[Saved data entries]
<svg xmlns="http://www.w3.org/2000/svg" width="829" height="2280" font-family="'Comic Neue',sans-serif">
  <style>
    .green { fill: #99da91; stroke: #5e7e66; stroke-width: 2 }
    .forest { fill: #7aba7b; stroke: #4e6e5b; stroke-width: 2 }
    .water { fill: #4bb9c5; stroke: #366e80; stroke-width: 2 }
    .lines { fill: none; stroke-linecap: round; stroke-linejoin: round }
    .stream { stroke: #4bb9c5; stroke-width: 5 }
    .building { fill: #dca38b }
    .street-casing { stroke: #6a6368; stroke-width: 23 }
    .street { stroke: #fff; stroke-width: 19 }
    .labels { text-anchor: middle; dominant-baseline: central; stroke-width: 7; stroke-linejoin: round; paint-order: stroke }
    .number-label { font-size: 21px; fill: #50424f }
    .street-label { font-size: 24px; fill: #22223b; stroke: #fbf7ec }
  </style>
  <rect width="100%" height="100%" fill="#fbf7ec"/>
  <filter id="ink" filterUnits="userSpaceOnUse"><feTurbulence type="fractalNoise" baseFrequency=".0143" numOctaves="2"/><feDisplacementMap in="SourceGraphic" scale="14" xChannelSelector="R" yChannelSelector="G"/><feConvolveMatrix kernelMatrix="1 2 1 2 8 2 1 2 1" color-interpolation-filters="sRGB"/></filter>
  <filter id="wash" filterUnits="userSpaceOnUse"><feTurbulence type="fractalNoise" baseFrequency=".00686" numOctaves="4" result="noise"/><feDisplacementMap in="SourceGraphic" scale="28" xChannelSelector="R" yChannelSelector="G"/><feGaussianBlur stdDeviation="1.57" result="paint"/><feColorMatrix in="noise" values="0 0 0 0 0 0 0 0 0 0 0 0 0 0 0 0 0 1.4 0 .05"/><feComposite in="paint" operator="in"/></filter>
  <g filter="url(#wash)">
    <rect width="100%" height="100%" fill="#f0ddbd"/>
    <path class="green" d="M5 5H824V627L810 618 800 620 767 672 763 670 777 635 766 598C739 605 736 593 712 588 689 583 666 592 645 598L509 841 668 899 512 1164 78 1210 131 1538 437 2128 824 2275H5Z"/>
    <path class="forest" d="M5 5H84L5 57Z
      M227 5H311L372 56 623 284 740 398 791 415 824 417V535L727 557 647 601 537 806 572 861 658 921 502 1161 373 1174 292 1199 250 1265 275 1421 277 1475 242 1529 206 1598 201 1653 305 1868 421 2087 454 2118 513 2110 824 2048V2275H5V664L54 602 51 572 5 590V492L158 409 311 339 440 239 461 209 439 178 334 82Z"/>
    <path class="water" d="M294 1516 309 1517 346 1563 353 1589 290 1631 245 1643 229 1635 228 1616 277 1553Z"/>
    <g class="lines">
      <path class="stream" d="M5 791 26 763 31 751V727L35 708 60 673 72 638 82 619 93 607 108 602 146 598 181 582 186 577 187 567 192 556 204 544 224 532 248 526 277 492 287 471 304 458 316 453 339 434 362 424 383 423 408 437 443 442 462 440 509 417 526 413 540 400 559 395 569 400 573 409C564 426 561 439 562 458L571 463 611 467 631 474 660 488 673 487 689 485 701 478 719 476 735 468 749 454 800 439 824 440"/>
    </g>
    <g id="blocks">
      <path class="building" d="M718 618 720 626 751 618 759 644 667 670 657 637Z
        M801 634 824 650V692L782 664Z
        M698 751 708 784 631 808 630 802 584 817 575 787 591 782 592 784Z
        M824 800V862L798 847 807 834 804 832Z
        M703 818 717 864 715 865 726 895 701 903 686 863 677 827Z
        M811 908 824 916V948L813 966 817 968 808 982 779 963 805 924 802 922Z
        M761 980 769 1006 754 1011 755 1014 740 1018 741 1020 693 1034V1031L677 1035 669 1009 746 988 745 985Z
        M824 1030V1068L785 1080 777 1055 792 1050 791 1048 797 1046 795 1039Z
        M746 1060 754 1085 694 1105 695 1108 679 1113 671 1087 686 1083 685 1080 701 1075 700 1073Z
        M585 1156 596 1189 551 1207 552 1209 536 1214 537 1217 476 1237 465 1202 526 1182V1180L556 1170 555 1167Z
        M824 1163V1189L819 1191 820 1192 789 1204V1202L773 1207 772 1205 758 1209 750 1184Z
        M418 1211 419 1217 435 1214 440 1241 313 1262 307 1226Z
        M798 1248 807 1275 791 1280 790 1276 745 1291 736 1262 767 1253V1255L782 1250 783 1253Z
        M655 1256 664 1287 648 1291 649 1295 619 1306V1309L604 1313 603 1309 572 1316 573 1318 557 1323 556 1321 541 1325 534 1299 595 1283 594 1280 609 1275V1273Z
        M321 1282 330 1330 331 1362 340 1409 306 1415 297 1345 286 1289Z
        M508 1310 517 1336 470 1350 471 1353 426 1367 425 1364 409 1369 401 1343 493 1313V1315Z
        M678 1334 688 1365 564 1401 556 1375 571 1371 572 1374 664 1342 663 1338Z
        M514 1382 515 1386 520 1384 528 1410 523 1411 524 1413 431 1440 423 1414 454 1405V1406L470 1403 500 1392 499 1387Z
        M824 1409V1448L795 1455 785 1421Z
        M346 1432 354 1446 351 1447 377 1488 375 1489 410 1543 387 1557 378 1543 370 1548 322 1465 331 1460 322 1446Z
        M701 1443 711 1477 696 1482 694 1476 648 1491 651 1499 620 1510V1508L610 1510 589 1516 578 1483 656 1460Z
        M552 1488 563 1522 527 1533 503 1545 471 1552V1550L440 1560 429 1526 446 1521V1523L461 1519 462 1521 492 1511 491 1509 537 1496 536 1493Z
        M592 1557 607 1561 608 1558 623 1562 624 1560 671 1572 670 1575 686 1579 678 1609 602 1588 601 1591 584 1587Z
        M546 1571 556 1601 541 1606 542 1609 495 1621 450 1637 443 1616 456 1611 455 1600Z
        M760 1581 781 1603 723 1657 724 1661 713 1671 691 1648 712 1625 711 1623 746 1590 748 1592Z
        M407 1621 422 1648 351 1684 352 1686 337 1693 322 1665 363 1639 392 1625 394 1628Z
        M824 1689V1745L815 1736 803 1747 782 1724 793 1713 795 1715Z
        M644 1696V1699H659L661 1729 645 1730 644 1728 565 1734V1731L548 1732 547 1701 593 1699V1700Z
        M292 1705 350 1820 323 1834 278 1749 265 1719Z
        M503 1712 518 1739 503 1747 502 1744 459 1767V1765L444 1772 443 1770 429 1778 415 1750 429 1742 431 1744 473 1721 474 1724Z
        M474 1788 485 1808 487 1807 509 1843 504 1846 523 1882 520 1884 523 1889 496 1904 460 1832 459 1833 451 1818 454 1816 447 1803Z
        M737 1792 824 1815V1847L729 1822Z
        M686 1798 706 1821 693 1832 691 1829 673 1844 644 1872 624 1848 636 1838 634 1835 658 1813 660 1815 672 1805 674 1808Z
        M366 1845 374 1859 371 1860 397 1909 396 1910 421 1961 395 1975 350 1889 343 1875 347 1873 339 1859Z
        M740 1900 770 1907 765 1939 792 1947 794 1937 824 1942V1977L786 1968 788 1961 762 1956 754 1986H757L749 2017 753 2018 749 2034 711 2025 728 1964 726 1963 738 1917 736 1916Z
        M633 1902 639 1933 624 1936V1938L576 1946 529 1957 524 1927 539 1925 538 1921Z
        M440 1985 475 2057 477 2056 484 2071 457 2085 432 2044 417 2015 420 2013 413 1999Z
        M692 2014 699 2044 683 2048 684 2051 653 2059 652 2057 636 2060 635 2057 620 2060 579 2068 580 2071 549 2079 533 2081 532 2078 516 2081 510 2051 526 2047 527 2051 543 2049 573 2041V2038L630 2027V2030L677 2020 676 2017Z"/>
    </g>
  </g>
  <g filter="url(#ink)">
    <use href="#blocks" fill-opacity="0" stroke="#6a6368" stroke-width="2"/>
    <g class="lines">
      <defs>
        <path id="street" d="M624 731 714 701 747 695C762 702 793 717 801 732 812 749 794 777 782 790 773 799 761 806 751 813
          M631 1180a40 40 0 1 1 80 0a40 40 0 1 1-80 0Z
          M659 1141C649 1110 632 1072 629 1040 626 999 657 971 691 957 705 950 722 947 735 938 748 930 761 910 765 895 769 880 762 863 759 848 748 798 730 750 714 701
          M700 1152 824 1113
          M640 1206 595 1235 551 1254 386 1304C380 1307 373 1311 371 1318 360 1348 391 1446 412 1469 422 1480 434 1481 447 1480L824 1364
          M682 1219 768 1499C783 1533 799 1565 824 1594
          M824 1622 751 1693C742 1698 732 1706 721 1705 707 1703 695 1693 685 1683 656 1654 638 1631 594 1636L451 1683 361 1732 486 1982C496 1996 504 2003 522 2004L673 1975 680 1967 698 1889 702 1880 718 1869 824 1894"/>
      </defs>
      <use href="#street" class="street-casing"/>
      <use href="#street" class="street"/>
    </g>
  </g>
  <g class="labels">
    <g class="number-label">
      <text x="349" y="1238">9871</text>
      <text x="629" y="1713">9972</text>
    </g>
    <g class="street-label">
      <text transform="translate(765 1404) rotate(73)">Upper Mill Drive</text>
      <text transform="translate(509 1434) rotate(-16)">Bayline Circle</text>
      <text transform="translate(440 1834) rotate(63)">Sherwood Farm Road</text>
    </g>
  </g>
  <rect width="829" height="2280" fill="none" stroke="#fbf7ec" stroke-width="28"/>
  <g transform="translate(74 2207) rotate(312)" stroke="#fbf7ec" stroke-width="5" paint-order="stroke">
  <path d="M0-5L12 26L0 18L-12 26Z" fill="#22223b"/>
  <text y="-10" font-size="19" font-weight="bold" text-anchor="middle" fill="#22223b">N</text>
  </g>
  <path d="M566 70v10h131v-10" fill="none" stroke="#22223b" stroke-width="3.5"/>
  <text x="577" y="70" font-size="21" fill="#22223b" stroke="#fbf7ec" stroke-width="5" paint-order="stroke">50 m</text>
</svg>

WORK REQUIRED:
Report how many lines in the data include the word "fractalNoise", and give nothing but the count.

RESULT FOR THIS EXERCISE:
2